▸ EXERCISE DETAILS
Which of the lines below contain the string "need"? Pull each one out of the data.

Dataset items
*** Block opens ***

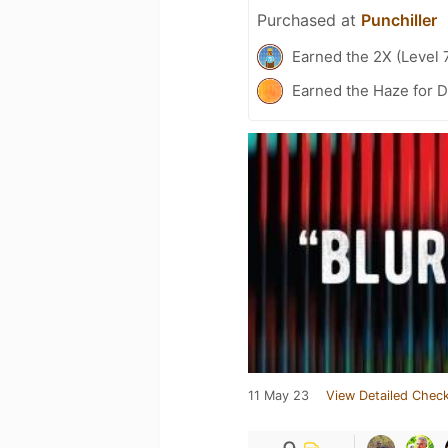
Purchased at
Punchiller
Earned the 2X (Level 
Earned the Haze for D
11 May 23
View Detailed Check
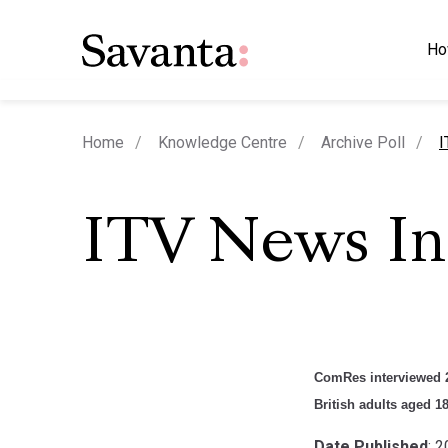
Ho
c
Home
Knowledge Centre
Archive Poll
I
ITV News I
ComRes interviewed 2
British adults aged 1
Date Published
: 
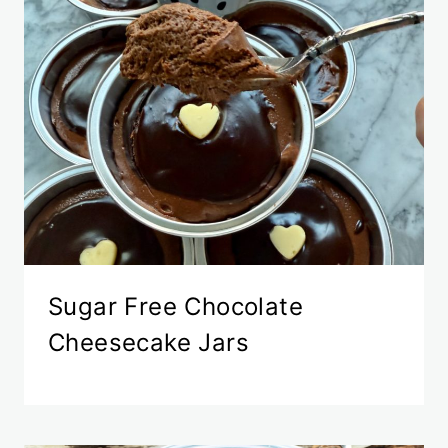
Sugar Free Chocolate
Cheesecake Jars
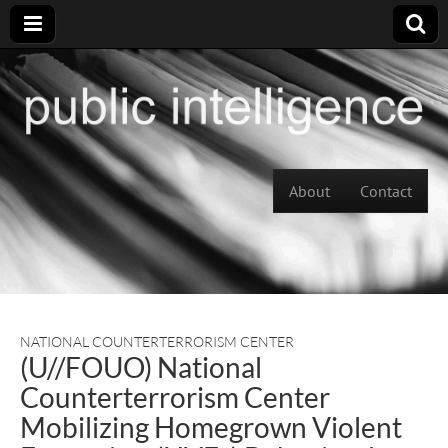
Skip to content
About
Contact
Main menu
NATIONAL COUNTERTERRORISM CENTER
(U//FOUO) National
Counterterrorism Center
Mobilizing Homegrown Violent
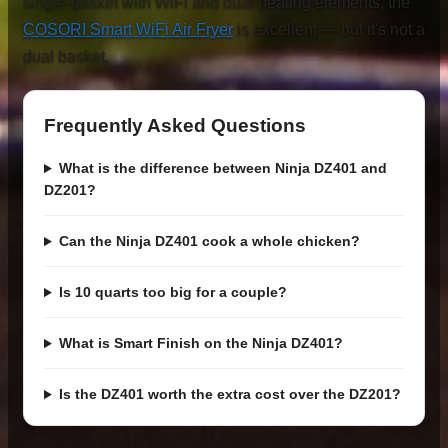
single-basket with WiFi and dual heating elements, the
COSORI Smart WiFi Air Fryer
is excellent — but it's not a
dual basket.
Frequently Asked Questions
What is the difference between Ninja DZ401 and
DZ201?
Can the Ninja DZ401 cook a whole chicken?
Is 10 quarts too big for a couple?
What is Smart Finish on the Ninja DZ401?
Is the DZ401 worth the extra cost over the DZ201?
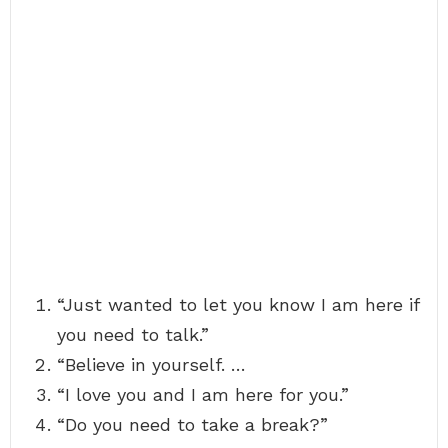
“Just wanted to let you know I am here if
you need to talk.”
“Believe in yourself. …
“I love you and I am here for you.”
“Do you need to take a break?”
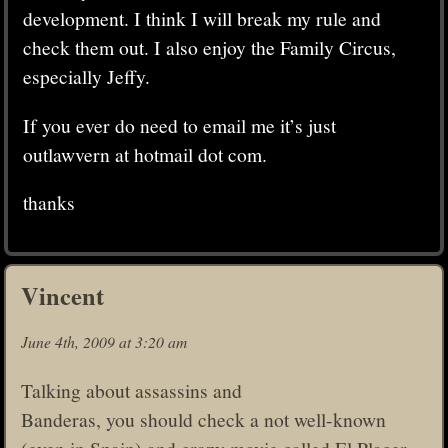
development. I think I will break my rule and
check them out. I also enjoy the Family Circus,
especially Jeffy.
If you ever do need to email me it’s just
outlawvern at hotmail dot com.
thanks
Vincent
June 4th, 2009 at 3:20 am
Talking about assassins and
Banderas, you should check a not well-known
(even in Spain) and crazy movie called El Placer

*** Block closes ***

▸ OUTPUT
you need to talk.”
“Do you need to take a break?”
If you ever do need to email me it’s just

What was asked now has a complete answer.